— То есть? Что-то я…

— Из мира пошлости.

— Это что я насчет градусов-то спросил?

— Оно самое.

— Хм! Меня зовут Чугунов, — медленно, в прискорбном раздумьи, произнес человек в валенках, — да, Чугунов моя фамилия. Сорок лет я живу на сей юдоли, а такого чудака, как вы, папаша, еще не видывал.

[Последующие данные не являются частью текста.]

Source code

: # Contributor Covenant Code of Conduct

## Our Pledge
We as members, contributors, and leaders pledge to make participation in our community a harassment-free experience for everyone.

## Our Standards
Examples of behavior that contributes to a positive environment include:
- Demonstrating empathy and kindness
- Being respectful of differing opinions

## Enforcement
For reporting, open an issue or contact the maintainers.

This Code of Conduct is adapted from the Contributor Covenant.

— Разве вы не понимаете, — горячо заговорил хмельной Фаворский, — что градусы — пошлость, не нужны вам? Теплее вам будет или холоднее, если узнаете? Нисколько.

— Как смотреть, милый.

— Ну и смотрите.

Фаворский отвернулся. Навязчивый Чугунов был ему противен и жалок, являя собою темную каплю мещанского моря, из хлябей которого тянулся в горнюю высь двадцать семь лет сын кладбищенского дьячка Фаворский. Вино и слезы бушевали в его груди. Пьяный, он никогда не сомневался в том, что ему суждено свершить нечто великое, изумительное, громоподобное. Но что? Семнадцати лет выгнали его из семинарии за непочтение к Авессалому, которому гласно, при экзаменаторах, советовал он задним числом не болтаться, уцепившись волосами за дерево, а отсечь мечом шевелюру и бежать. Фаворский был поочередно поэтом, романистом, изобретателем и, вместе с тем, кормился черной канцелярской работой присутственных мест. Его гнали из редакции, смеясь в лицо; модель летательной машины, построенная им с помощью клея и ножниц из картона, валялась на чердаке, после постыдных мытарств среди серьезных людей; его картину «Страшный суд», на которой был изображен дьявол в виде орангутанга, хворающего желудком, давно использовали пауки одной из лавок толкучего рынка, куда, по цене рамы, за полтора рубля продал ее Фаворский бойкому костромичу. Жил этот странный, с бледной, как тень, жизнью, человек пылким восторгом перед величием великих мира сего; с их светлой и трагической высоты смотрел он на все, кроме себя.

— Мусью! — сказал Чугунов. — Обиделся, что ль?